Data entries
——————————
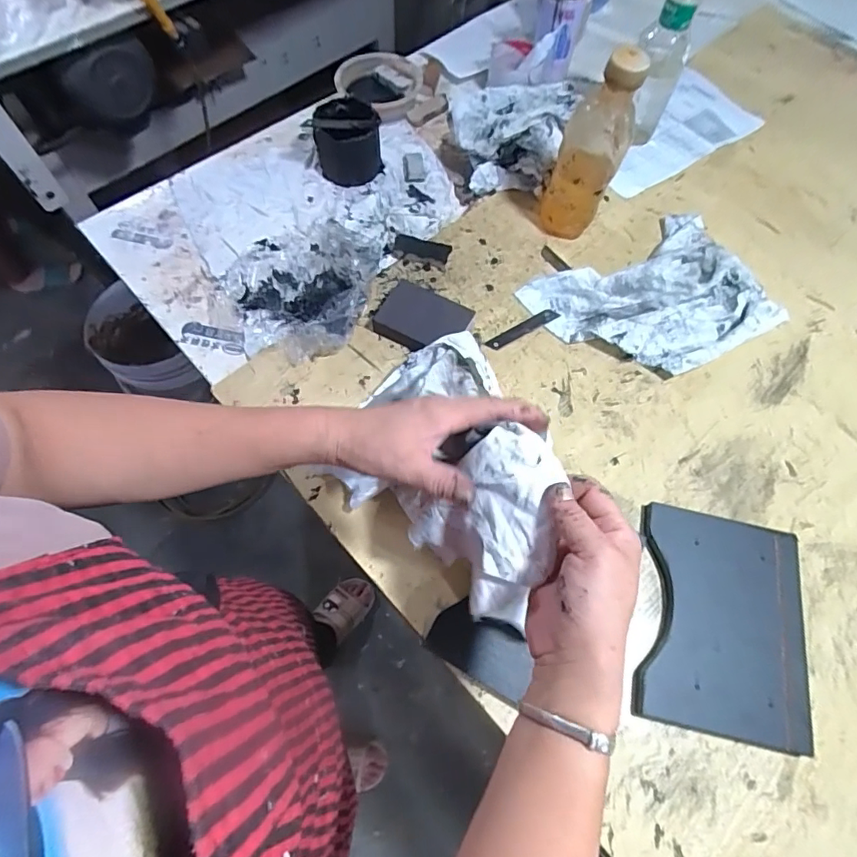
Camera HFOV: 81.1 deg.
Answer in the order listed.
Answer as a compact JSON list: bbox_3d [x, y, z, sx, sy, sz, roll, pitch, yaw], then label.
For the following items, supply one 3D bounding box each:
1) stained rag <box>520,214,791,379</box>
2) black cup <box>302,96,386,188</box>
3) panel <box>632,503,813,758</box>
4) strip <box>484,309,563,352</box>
[{"bbox_3d":[0.269,-0.153,0.603,0.250,0.041,0.189,-26,69,-12],"label":"stained rag"},{"bbox_3d":[-0.114,-0.399,0.691,0.082,0.072,0.089,-35,71,-15],"label":"black cup"},{"bbox_3d":[0.276,0.180,0.465,0.153,0.016,0.192,13,68,0],"label":"panel"},{"bbox_3d":[0.114,-0.119,0.603,0.100,0.004,0.017,-31,69,-13],"label":"strip"}]

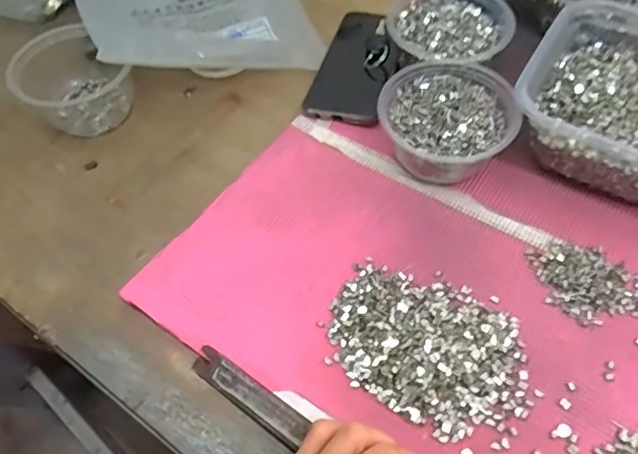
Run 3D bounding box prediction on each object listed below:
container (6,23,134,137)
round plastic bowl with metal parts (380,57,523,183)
——————————
Required action:
Print all entries exactly, without images.

The answer:
Camera HFOV: 81.1 deg.
Answer in the order listed.
Answer as a compact JSON list: bbox_3d [x, y, z, sx, sy, sz, roll, pitch, yaw], then label.
For the following items, supply one 3D bounding box each:
1) stained rag <box>520,214,791,379</box>
2) black cup <box>302,96,386,188</box>
3) panel <box>632,503,813,758</box>
4) strip <box>484,309,563,352</box>
[{"bbox_3d":[0.269,-0.153,0.603,0.250,0.041,0.189,-26,69,-12],"label":"stained rag"},{"bbox_3d":[-0.114,-0.399,0.691,0.082,0.072,0.089,-35,71,-15],"label":"black cup"},{"bbox_3d":[0.276,0.180,0.465,0.153,0.016,0.192,13,68,0],"label":"panel"},{"bbox_3d":[0.114,-0.119,0.603,0.100,0.004,0.017,-31,69,-13],"label":"strip"}]

Run 3D bounding box prediction on each object listed below:
container (6,23,134,137)
round plastic bowl with metal parts (380,57,523,183)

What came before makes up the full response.